Work order:
Extract the lines from the one containing "13. Projekt uchwały" up to and including the one containing "Local Commercial Pas Cher à Lincoln", and reproduce them without any change. Leave the pictures out of your answer.

Extracted records
━━━

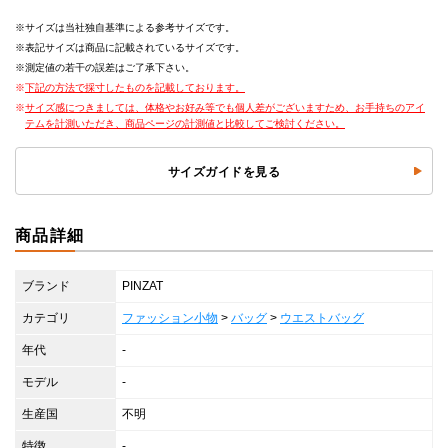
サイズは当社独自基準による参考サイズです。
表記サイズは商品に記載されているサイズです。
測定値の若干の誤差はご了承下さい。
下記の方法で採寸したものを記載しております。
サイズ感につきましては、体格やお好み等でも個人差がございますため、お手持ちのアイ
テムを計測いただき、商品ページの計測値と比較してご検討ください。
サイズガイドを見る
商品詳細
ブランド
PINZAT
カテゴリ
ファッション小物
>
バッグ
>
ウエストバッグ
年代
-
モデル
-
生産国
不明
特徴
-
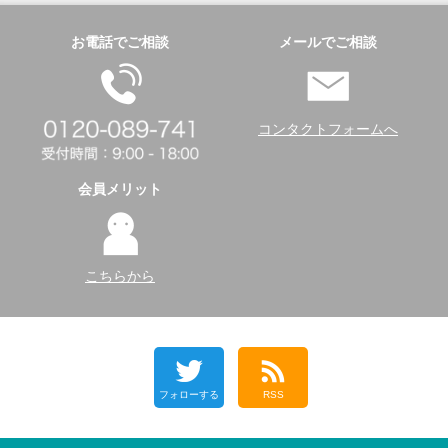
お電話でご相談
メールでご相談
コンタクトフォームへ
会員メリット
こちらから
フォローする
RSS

━━━

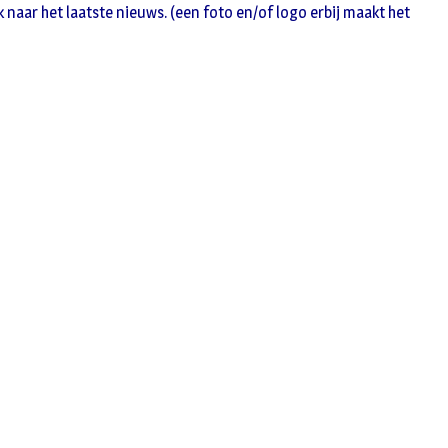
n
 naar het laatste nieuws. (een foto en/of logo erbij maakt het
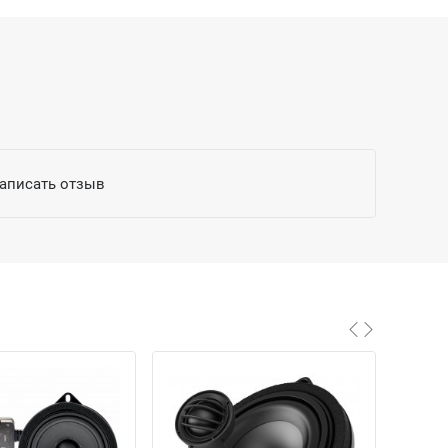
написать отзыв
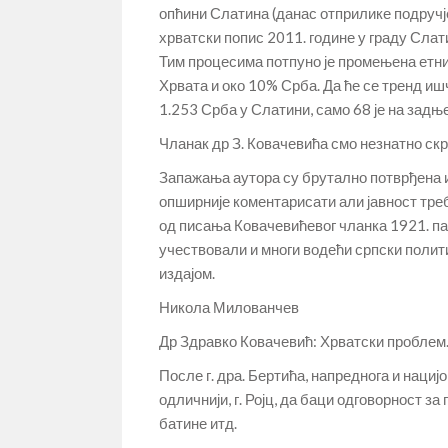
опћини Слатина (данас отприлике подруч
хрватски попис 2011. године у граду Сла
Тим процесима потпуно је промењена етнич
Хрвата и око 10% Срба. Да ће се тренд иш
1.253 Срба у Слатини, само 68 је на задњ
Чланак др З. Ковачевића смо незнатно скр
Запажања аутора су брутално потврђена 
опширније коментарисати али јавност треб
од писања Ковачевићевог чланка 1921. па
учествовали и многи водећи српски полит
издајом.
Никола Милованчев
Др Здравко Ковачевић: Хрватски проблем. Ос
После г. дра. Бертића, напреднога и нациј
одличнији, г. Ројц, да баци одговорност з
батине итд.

━━━

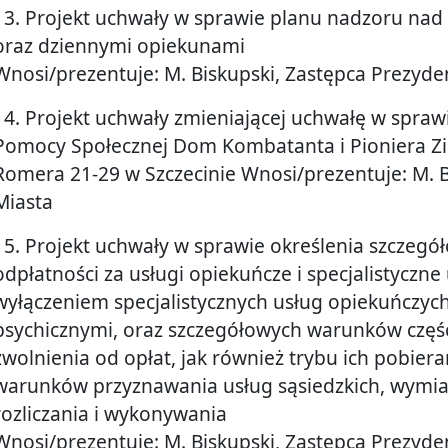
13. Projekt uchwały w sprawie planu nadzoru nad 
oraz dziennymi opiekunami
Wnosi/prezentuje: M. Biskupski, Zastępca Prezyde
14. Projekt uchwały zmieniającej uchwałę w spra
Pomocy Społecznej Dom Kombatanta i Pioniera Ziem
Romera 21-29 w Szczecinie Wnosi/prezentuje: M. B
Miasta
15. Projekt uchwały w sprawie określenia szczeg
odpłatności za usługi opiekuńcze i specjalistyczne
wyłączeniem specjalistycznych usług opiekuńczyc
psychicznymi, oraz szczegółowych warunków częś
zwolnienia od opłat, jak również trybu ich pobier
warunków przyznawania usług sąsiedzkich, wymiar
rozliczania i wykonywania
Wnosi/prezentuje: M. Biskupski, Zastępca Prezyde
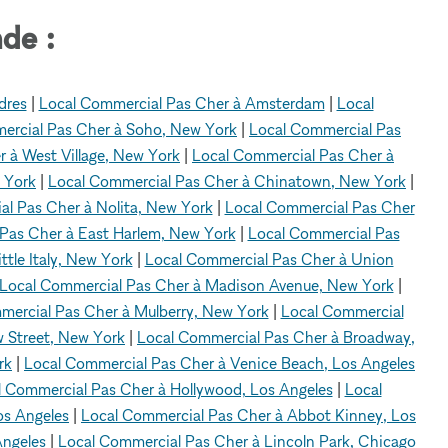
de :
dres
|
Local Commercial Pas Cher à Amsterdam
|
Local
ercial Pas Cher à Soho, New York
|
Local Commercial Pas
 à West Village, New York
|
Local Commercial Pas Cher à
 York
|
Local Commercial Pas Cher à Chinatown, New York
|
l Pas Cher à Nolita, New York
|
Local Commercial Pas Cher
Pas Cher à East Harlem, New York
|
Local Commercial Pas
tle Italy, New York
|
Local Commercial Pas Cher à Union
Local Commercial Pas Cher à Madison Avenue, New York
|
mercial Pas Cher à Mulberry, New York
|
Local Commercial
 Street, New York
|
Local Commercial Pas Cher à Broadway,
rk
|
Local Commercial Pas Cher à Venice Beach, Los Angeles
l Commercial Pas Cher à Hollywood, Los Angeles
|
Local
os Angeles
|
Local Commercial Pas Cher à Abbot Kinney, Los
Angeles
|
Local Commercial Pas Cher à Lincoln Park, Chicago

━━━

Final answer:
13. Projekt uchwały w sprawie planu nadzoru nad 
oraz dziennymi opiekunami
Wnosi/prezentuje: M. Biskupski, Zastępca Prezyde
14. Projekt uchwały zmieniającej uchwałę w spra
Pomocy Społecznej Dom Kombatanta i Pioniera Ziem
Romera 21-29 w Szczecinie Wnosi/prezentuje: M. B
Miasta
15. Projekt uchwały w sprawie określenia szczeg
odpłatności za usługi opiekuńcze i specjalistyczne
wyłączeniem specjalistycznych usług opiekuńczyc
psychicznymi, oraz szczegółowych warunków częś
zwolnienia od opłat, jak również trybu ich pobier
warunków przyznawania usług sąsiedzkich, wymiar
rozliczania i wykonywania
Wnosi/prezentuje: M. Biskupski, Zastępca Prezyde
de :
dres
|
Local Commercial Pas Cher à Amsterdam
|
Local
ercial Pas Cher à Soho, New York
|
Local Commercial Pas
 à West Village, New York
|
Local Commercial Pas Cher à
 York
|
Local Commercial Pas Cher à Chinatown, New York
|
l Pas Cher à Nolita, New York
|
Local Commercial Pas Cher
Pas Cher à East Harlem, New York
|
Local Commercial Pas
tle Italy, New York
|
Local Commercial Pas Cher à Union
Local Commercial Pas Cher à Madison Avenue, New York
|
mercial Pas Cher à Mulberry, New York
|
Local Commercial
 Street, New York
|
Local Commercial Pas Cher à Broadway,
rk
|
Local Commercial Pas Cher à Venice Beach, Los Angeles
l Commercial Pas Cher à Hollywood, Los Angeles
|
Local
os Angeles
|
Local Commercial Pas Cher à Abbot Kinney, Los
Angeles
|
Local Commercial Pas Cher à Lincoln Park, Chicago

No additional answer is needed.